[Records from a collection]
┄┄┄┄┄┄┄┄┄┄┄┄┄┄┄┄┄┄┄┄
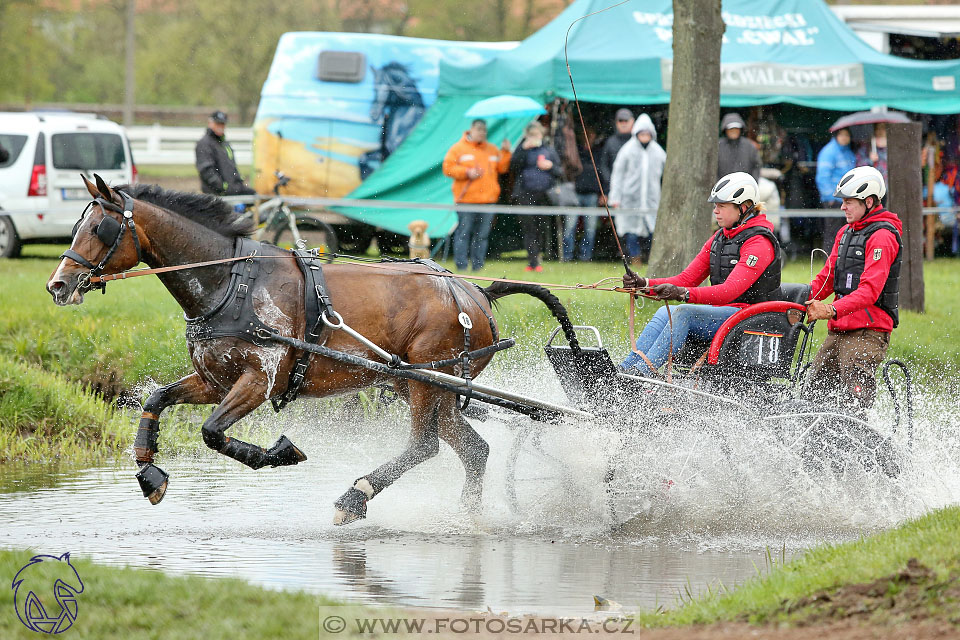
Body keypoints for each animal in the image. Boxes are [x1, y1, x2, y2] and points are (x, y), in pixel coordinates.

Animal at [47, 176, 576, 524]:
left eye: (99, 229)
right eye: (77, 225)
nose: (58, 284)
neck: (231, 282)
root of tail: (476, 294)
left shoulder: (258, 379)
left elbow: (213, 433)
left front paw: (279, 452)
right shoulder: (215, 379)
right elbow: (158, 399)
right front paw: (149, 472)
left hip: (428, 381)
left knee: (424, 446)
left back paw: (355, 496)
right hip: (424, 386)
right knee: (473, 449)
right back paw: (466, 515)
┄┄┄┄┄┄┄┄┄┄┄┄┄┄┄┄┄┄┄┄
[WHAT THE EXERCISE ASKS]
Reproduce only the lines of the records from the start up to and including the line that holds "left knee: (424, 446)"; do not carry over any picture.

[RESPONSE TO THIS EXERCISE]
Body keypoints for each animal in the image. Boxes are [x1, y1, x2, y2] and points are (x, y), in pixel coordinates.

Animal at [47, 176, 576, 524]:
left eye: (99, 229)
right eye: (77, 225)
nose: (58, 284)
neck: (231, 282)
root of tail: (476, 294)
left shoulder: (258, 379)
left elbow: (213, 433)
left front paw: (279, 452)
right shoulder: (215, 379)
right elbow: (158, 399)
right front paw: (149, 472)
left hip: (428, 381)
left knee: (424, 446)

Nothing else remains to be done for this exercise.